Staffers have also said that, even as Camp wants a final tax overhaul to neither add to nor reduce the deficit, it would not be possible for every change to the code to be revenue-neutral. The congressman wants reform to reduce the income tax rates that investors could face under his draft plan on financial instruments. 

“It has long been suggested that steps needed to be taken to provide greater uniformity in the tax treatment of financial products, including moving toward a more unified approach to mark-to-market,” said Michelle Dimarob, Camp’s spokeswoman. 

“The draft proposal seeks to ensure that tax treatment is applied evenly, and it envisions that occurring in conjunction with comprehensive tax reform that significantly lowers rates.”

The Ways and Means chairman is also seeking input on the proposal from stakeholders and the business community, as he did when he released a 2011 draft on how to tax offshore profits of multinational corporations.

With that in mind, industry players have not rushed to criticize Camp’s proposal, instead saying they recognize that it is just one piece of a broader attempt to overhaul the tax code.

Those efforts, industry officials say, might trim tax provisions preferred by some sectors, but would result in a simpler code and lower rates across the board.

This latest proposal would advance another Dodd-Frank effort.

A key piece of Dodd-Frank is the so-called Volcker Rule, aimed at preventing banks from engaging in “proprietary trading” — when banks trade with their own funds in search of profit, rather than at the direction of clients. Profit-seeking trades are banned under the rule, but those made to keep markets flowing would be exempt.
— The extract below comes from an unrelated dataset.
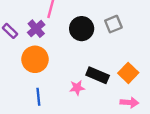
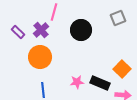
gray square: (113, 24) -> (118, 18), moved
black rectangle: (98, 75) -> (100, 83), moved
Striking that balance has proven a major chore for regulators, who have missed deadline after deadline for crafting the rules, leading Republicans to openly question whether the idea is even workable.

Camp’s proposal would also set sights on risky, speculative trading.

Under his plan, only taxpayers engaged in speculative derivatives trading would have to employ mark-to-market accounting at the end of each year to identify any gains or losses for tax purposes. Any gains or losses would then be treated as ordinary income for tax purposes.

Businesses using derivatives to hedge against a business risk — for example, an airline using derivatives to guard against fluctuations in fuel price — would be exempted from the new requirement.

Under the Ways and Means proposal, some industry-preferred provisions could be scrapped, but in a way that simplifies the code — providing relief to businesses not looking to gain an edge by taking advantage of the complexity.

“This discussion draft provides a much more favorable regime for corporations,” said Viva Hammer, a former Treasury Department official handling financial products tax policy, now at Brandeis University. “The current regime is just completely chaotic.”